* [Your objective]: Write out the entries exactly. None of the pictures should appear in the copy.

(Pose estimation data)
========

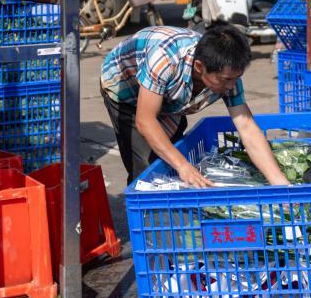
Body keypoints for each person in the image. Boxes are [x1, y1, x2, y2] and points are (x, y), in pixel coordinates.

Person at [100, 23, 291, 188]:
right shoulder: (165, 59)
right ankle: (147, 216)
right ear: (200, 67)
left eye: (236, 78)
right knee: (147, 167)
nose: (231, 86)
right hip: (126, 88)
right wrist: (182, 166)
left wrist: (281, 184)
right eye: (226, 79)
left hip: (169, 99)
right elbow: (145, 121)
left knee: (172, 156)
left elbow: (247, 127)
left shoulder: (227, 76)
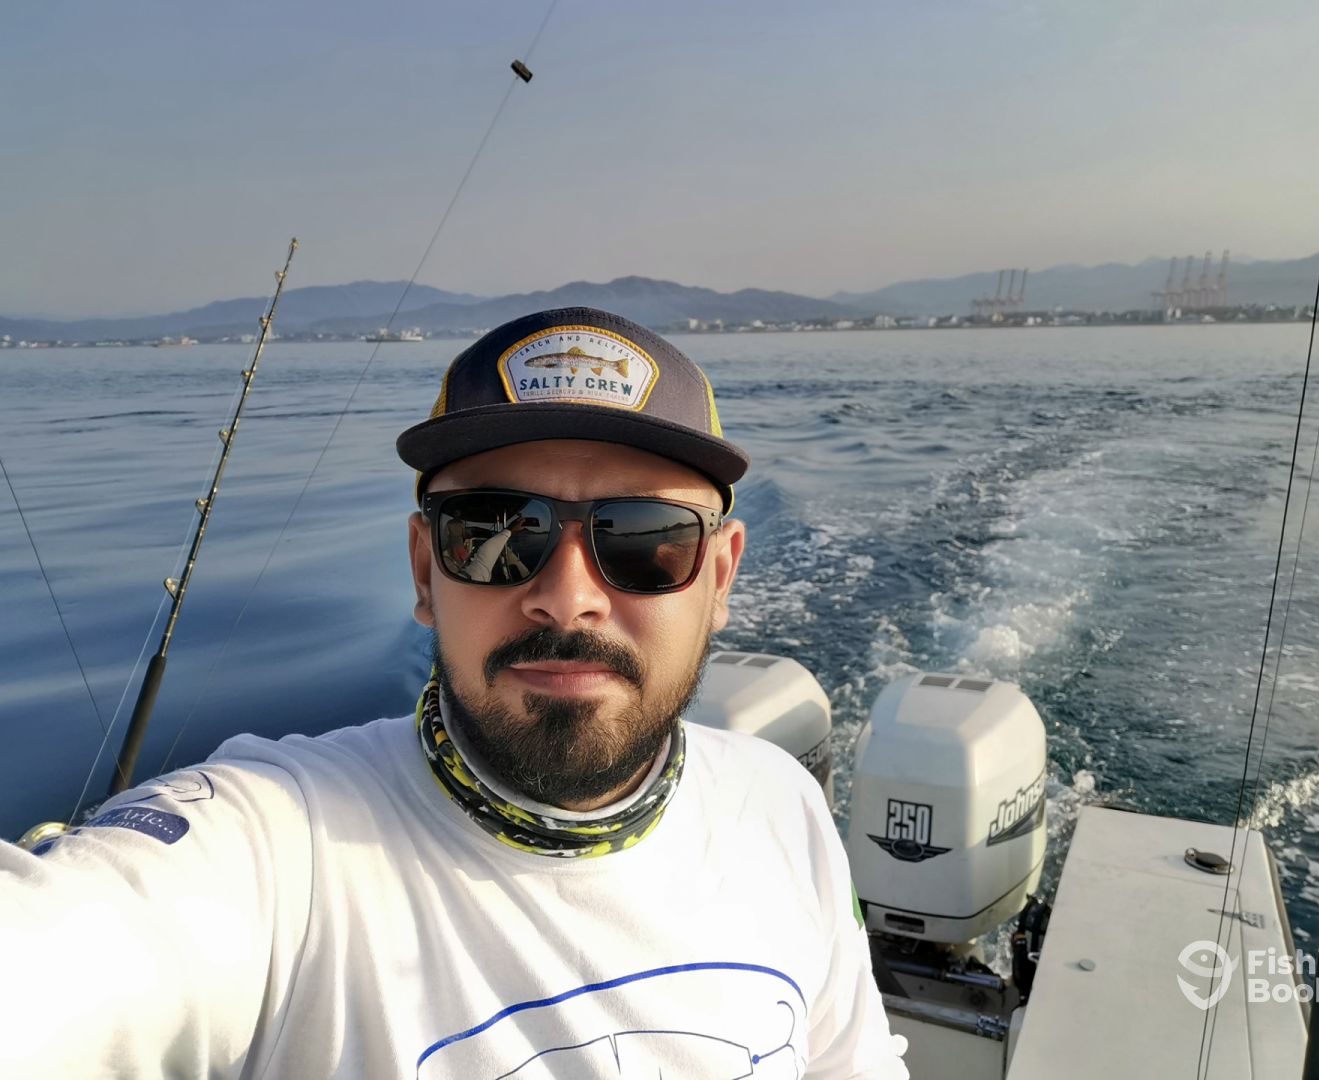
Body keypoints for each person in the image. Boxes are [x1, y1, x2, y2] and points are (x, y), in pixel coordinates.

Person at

========

* [Answer to the problem]:
Body keypoints for each person in the image. Boxes are [x1, y1, x2, y2] and points are (x, y), in pixel coordinates.

Person at [100, 23, 291, 188]:
right shoulder: (165, 59)
right ankle: (147, 216)
right ear: (200, 67)
left eye: (236, 78)
right knee: (147, 167)
nose: (231, 86)
right hip: (126, 88)
right wrist: (182, 166)
left wrist: (281, 184)
right eye: (226, 79)
left hip: (169, 99)
right elbow: (145, 121)
left knee: (172, 156)
left elbow: (247, 127)
left shoulder: (227, 76)
Body keypoints for each person in the image. Boxes are [x1, y1, x2, y2] and points are (x, y), in pixel coordinates.

Person at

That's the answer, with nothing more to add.